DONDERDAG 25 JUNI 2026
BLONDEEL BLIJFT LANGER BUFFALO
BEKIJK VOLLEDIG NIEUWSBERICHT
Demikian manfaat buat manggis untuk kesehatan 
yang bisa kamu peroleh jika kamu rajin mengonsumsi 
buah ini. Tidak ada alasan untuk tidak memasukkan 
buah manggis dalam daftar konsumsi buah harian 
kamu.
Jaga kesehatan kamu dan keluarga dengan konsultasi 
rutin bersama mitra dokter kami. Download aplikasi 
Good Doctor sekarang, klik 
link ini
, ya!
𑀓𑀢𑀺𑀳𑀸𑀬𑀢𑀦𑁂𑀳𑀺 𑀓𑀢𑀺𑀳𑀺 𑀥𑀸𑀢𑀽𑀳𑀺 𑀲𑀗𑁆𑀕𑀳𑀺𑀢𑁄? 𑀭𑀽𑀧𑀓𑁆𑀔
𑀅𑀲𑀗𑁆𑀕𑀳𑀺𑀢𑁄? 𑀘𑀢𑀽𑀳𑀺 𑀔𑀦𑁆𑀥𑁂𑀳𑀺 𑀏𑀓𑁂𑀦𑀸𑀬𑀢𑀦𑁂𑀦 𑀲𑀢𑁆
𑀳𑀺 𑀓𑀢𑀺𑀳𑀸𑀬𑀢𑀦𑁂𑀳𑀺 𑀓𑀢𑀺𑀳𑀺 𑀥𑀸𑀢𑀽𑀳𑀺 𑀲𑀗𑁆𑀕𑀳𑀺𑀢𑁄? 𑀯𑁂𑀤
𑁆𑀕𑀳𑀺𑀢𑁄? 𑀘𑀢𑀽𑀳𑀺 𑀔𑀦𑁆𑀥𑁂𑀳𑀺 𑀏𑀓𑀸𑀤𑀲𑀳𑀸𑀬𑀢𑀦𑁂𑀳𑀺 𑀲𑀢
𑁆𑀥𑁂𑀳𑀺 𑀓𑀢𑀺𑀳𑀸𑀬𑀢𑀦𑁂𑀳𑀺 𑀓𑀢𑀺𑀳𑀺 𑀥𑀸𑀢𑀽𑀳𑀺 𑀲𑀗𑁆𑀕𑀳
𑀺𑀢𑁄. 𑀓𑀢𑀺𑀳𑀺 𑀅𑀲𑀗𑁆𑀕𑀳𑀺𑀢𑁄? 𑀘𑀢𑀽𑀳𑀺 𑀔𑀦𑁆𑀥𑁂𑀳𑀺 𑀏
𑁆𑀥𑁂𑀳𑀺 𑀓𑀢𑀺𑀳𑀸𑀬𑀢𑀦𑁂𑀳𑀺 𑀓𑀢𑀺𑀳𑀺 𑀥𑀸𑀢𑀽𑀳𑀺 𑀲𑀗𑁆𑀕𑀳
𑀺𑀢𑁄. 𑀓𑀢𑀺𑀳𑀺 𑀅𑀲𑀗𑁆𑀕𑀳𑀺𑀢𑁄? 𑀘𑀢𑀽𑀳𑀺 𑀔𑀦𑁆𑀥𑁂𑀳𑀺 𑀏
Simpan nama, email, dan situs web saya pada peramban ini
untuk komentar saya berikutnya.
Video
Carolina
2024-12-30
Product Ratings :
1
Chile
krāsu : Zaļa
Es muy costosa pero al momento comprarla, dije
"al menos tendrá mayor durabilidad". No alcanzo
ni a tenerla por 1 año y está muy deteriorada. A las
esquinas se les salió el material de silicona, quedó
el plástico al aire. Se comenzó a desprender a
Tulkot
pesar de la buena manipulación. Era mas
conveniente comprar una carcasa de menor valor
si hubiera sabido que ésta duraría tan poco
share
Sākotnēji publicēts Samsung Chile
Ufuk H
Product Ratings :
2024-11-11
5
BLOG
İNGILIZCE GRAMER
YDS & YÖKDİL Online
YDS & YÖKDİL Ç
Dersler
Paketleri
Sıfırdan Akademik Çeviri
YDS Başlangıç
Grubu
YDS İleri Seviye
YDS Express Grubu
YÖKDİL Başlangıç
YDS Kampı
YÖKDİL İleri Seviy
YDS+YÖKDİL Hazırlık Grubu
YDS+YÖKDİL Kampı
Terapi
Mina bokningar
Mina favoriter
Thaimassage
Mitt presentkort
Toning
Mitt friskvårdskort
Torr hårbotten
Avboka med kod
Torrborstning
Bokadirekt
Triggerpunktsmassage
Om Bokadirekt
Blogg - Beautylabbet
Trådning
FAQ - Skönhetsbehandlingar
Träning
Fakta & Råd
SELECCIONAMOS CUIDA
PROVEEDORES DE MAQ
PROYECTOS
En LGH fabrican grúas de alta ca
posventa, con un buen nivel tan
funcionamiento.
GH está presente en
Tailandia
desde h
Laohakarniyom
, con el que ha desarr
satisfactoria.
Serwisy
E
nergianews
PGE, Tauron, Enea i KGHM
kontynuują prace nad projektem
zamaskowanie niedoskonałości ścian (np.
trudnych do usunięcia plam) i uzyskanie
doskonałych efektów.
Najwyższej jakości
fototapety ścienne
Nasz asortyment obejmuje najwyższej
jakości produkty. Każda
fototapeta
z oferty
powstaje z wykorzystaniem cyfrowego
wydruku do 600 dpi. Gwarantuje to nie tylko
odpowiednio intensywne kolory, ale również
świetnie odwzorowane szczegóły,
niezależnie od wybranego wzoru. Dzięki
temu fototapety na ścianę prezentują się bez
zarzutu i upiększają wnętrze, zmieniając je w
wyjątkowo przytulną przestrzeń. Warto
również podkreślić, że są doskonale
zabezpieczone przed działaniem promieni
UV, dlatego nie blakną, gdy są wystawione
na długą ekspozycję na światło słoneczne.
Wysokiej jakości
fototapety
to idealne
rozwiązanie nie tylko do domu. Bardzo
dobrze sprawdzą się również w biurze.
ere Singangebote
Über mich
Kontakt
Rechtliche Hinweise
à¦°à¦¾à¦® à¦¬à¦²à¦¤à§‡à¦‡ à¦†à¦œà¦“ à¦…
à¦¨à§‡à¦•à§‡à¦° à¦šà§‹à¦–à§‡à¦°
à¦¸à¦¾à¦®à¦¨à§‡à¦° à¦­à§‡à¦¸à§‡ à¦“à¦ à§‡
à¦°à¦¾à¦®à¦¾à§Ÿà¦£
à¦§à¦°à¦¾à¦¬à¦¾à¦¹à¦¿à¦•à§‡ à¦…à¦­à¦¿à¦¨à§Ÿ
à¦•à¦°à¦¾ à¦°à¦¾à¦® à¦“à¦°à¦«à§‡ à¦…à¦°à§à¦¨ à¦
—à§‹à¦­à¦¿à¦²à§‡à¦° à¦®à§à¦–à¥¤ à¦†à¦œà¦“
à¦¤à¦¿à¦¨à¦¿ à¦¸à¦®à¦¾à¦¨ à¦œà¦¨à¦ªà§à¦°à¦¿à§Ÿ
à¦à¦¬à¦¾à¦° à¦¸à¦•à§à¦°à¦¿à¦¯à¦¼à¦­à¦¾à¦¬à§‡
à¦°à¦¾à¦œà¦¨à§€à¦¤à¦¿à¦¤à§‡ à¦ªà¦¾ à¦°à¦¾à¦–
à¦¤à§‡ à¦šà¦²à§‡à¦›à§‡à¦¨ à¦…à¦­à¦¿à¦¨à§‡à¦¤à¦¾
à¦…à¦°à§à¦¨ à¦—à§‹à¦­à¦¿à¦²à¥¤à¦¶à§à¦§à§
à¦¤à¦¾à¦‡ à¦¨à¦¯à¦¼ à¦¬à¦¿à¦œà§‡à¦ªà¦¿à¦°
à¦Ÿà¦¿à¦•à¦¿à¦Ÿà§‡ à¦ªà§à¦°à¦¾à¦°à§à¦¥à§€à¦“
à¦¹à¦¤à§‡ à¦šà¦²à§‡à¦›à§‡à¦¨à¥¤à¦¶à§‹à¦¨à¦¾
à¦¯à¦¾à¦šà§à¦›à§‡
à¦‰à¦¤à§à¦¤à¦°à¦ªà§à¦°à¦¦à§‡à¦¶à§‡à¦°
---
Nothing but lines that contain "saya" should appear in the answer. Copy each from the records.

Simpan nama, email, dan situs web saya pada peramban ini
untuk komentar saya berikutnya.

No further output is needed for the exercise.